Tareas por realizar >>
[1] Según el texto sobre el día de muertos, la celebración en México se reviste de una peculiar explosión de ciertas cosas; enumera todas ellas.
[2] Indica con qué sentido se asume en México la conciencia de finitud, de acuerdo con el texto sobre el día de muertos.
[3] Prosigue el texto sobre el día de muertos a partir de su última oración.

Sección del documento >>
^^^^^^^^^^^^^^^^
La
celebración del día de muertos en México se reviste de una peculiar explosión
de colores, olores y sabores. La concepción de la muerte que subyace en las
ofrendas a los muertos, nos habla no de un cese de la vida, sino de la
prolongación de ésta en otras posibilidades, formas y un lugar desconocido,
pero desde donde las redes sociales trascienden el acontecimiento de la
defunción. Los vivos y los muertos
conviviendo en armonía y afecto aún después de años del deceso, es una
concepción social sui generis en la cual los lazos de convivencia social
prevalecen con vigor y dinamismo.
En
México, hay que expresar que la conciencia de finitud implícita en la muerte, se
trata de una conciencia optimista que significa todo a partir de la certeza en
un punto final, así pues, se asume con sentido festivo y alegre. Es un punto
final que pone fin –es cierto-, pero que a la vez hace que todo cobre un
especial sentido desde el principio. No ser eternos es tener proyectos, saber
que nuestro tiempo es limitado y por eso cada instante se significa plenamente.
^^^^^^^^^^^^^^^^
Sección de datos >>
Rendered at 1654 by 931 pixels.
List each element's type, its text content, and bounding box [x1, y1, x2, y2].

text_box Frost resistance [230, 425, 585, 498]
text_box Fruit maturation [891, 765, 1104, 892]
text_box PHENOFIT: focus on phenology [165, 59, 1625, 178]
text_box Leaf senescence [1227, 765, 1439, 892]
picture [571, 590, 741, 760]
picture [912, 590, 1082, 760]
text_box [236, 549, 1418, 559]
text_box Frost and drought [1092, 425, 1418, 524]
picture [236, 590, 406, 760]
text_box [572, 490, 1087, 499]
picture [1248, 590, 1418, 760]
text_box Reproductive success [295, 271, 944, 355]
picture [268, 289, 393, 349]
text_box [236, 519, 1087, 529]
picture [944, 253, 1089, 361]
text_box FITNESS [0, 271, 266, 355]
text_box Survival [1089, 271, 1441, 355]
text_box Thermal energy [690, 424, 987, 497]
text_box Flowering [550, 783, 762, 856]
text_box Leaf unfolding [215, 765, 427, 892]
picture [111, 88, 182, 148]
^^^^^^^^^^^^^^^^
Problemas resueltos >>
[1] Colores, olores y sabores.

[2] Se asume con sentido festivo y alegre.

[3]
Una vida eterna no es una vida humana. En este sentido, si quitáramos ese punto
final en la existencia humana, se quita también el sentido de nuestro proyecto
humano, pues lo que queramos ser podemos serlo ahora, en un siglo, en mil años
o nunca. Como esa no es nuestra condición y somos finitos y limitados, entonces
cada acción, cada decisión vale y llena de sentido nuestra frágil y breve
existencia.
La
muerte, indudablemente, es un proceso social. La muerte individual involucra a
todo el colectivo y le provoca existencialmente a asumir la partida del muerto,
en necesaria confrontación con la propia muerte. Cabe señalar también que las
prácticas rituales y las representaciones sociales en derredor de la muerte,
sirven para afrontar la separación física. Es una necesidad psicológica
innegable. En este sentido, por ejemplo el novenario, el aniversario, etc. es
una forma de dosificar la partida, es despedir al muerto poco a poco,
desapegarse paulatinamente. Dado que la muerte es un acontecimiento
desconcertante, definitivo, doloroso, confuso y conflictivo, psicológicamente,
morir, implica un proceso para recuperar la ordinariedad de los vivos, por eso
son tan valiosos los rituales, pues ayudan a reconstruir la realidad sin el
muerto: asumir la ausencia reconstruyendo la presencia. Así pues queda claro
que la muerte como cesación de las funciones biológicas que posibilitan el
fenómeno que llamamos vida, es un problema biológico y de procesos físicos y
químicos, pero el acto morir –para el humano- es un asunto eminentemente
cultural.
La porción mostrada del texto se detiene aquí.